We all recognize it’s a serious mistake to think that going to church is the biggest or most important part of what it means to be a disciple of Jesus. Such a view overemphasizes our meetings and tends to trivialize all that takes place outside them. At its absolute worst, it can produce the bankrupt thinking that if we do this a few times a week, we can live like pagans the rest of the time. This is the kind of compartmentalized thinking Jesus excoriated the Pharisees for (Matthew 23:27-28).

However, it is also erroneous to fail to see our coming together as a significant part of what God calls us to do and be. Coming together as the church (a phrase that Paul employs in 1 Corinthians 11:18), is like your physical family coming together—it’s what healthy families do. A failure to practice this diminishes who we are.

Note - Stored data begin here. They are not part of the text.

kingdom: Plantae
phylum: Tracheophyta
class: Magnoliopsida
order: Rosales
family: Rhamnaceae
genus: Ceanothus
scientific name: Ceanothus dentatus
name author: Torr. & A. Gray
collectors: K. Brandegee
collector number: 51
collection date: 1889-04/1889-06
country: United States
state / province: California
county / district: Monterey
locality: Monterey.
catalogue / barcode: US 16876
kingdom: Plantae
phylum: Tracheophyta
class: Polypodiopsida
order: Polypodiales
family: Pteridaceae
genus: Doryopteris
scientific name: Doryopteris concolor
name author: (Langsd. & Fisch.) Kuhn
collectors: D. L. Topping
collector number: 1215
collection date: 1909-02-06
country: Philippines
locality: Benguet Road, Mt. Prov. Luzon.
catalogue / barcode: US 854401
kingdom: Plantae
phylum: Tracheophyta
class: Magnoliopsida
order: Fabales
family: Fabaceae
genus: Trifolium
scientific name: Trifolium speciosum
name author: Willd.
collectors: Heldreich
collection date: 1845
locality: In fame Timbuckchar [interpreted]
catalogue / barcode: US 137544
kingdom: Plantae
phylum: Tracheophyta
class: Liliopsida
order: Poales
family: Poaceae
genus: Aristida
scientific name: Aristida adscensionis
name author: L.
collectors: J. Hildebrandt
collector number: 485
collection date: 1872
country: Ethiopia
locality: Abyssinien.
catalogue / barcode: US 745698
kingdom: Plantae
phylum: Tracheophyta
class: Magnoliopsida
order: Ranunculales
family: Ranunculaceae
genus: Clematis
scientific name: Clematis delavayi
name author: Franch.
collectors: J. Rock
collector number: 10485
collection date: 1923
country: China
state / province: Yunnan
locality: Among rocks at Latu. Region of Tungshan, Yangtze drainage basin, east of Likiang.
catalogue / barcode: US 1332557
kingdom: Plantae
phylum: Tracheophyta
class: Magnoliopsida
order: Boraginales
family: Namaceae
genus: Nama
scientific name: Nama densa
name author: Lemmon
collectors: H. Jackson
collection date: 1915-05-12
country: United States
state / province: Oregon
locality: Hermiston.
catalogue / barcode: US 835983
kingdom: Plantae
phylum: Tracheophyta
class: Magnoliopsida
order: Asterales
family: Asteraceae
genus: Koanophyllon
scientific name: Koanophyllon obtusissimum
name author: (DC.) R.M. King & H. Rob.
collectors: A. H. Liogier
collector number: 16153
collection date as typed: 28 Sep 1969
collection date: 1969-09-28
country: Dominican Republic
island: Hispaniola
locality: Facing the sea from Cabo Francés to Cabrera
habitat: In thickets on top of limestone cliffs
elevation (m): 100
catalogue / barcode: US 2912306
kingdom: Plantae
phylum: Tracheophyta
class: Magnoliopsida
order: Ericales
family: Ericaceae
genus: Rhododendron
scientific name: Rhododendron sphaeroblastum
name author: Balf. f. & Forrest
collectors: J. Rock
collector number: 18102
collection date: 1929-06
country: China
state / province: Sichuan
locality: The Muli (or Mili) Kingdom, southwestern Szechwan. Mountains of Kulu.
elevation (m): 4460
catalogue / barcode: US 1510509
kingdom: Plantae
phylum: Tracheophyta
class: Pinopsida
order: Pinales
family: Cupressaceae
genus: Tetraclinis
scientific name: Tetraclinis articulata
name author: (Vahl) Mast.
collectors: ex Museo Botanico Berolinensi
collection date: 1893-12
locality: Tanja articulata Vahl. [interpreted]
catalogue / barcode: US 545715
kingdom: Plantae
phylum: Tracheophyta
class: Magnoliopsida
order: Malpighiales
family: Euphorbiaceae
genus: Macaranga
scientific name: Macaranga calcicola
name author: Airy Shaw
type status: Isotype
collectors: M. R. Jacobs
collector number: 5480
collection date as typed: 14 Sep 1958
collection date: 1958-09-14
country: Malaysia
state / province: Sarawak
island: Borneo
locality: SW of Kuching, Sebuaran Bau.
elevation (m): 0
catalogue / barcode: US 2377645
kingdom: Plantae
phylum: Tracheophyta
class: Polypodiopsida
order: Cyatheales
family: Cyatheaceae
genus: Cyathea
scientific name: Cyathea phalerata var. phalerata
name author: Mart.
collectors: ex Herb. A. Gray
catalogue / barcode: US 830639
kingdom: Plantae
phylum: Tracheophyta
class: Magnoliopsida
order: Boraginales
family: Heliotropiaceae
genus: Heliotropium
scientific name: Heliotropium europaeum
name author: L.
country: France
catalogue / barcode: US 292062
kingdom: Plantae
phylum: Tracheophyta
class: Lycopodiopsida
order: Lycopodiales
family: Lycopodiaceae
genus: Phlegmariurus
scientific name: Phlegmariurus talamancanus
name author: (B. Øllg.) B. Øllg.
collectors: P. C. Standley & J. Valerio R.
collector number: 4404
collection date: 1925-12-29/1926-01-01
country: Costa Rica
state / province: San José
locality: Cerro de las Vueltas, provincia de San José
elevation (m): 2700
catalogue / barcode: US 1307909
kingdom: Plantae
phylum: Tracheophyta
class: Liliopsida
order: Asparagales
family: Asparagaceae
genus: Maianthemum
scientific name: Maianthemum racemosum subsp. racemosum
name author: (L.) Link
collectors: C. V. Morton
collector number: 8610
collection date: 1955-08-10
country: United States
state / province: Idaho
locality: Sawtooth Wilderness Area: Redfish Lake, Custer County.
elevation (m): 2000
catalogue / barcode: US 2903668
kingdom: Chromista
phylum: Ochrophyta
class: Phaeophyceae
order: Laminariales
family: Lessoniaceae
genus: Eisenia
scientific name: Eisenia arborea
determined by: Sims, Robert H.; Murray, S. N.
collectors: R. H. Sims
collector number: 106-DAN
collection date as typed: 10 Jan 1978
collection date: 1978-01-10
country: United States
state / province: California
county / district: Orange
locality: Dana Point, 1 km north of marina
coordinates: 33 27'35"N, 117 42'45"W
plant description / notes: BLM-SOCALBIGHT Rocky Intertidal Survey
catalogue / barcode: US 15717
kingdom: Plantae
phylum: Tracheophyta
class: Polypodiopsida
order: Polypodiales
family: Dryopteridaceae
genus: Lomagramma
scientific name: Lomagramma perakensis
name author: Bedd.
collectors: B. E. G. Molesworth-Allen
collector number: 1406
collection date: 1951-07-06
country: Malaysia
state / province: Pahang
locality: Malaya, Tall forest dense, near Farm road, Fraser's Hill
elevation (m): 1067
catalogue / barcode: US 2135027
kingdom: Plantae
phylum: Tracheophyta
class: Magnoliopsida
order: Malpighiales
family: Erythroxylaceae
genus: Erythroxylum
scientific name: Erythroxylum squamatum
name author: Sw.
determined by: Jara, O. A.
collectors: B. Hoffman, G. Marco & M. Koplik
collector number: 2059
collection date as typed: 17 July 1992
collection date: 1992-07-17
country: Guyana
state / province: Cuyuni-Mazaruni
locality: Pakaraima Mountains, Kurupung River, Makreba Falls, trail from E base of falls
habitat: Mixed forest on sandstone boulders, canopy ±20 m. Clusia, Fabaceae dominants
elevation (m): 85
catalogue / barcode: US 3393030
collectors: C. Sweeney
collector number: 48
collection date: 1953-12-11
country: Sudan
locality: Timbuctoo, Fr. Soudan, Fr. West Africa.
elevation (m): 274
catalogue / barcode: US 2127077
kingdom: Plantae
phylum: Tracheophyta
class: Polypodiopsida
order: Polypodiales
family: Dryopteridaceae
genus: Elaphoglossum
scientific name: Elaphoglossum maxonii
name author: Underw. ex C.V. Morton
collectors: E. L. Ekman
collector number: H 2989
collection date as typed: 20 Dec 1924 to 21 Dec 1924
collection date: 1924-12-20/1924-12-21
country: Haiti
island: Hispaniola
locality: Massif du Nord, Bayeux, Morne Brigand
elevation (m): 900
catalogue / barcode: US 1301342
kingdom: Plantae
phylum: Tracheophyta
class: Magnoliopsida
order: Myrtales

Why do people go to church? I suppose there are many reasons. Some of them are as feeble and frivolous as the excuses people use for not coming to church. This much is true: down through the centuries people have come together as church because of God—nothing more and nothing less. They’re like the little girl who slipped a precious ring off her finger and put it in the collection plate as it went by. Her concerned parents discussed the matter with her afterwards and assured her the church didn’t need the ring. She stiffly replied, “I wasn’t giving it to the church—I was giving it to God!”
In Psalm 122, the writer touches on some of the reasons why he rejoiced at the opportunity to come together with the people of God in worship and celebration. He begins with a truth we may have never considered—worshiping God together provides the architecture for our lives. “Jerusalem is built like a city that is closely compacted together. This is where the tribes go up—the tribes of the Lord—to praise the name of the Lord”(v. 3-4). When you were in Jerusalem for the festival, you were in a place where everything fit together. From the stones in the wall surrounding the city to those in the temple itself. There was nothing out of place, loose, or laying off to the side. There was structure and integrity in the construction that held everything together.
What was true physically was also true spiritually. Everything came together at Jerusalem. They were with God’s people in God’s specially appointed place, worshiping Him and celebrating His goodness as it expressed itself in the feast and their fellowship. When we gather together, our fragmented lives find fullness (the fullness that we will one day experience in the presence of God). We find the framework and structure in worship that brings the pieces of our lives together and points us in heaven’s direction.
This is where the tribes go up—the tribes of the Lord—to praise the name of the Lord.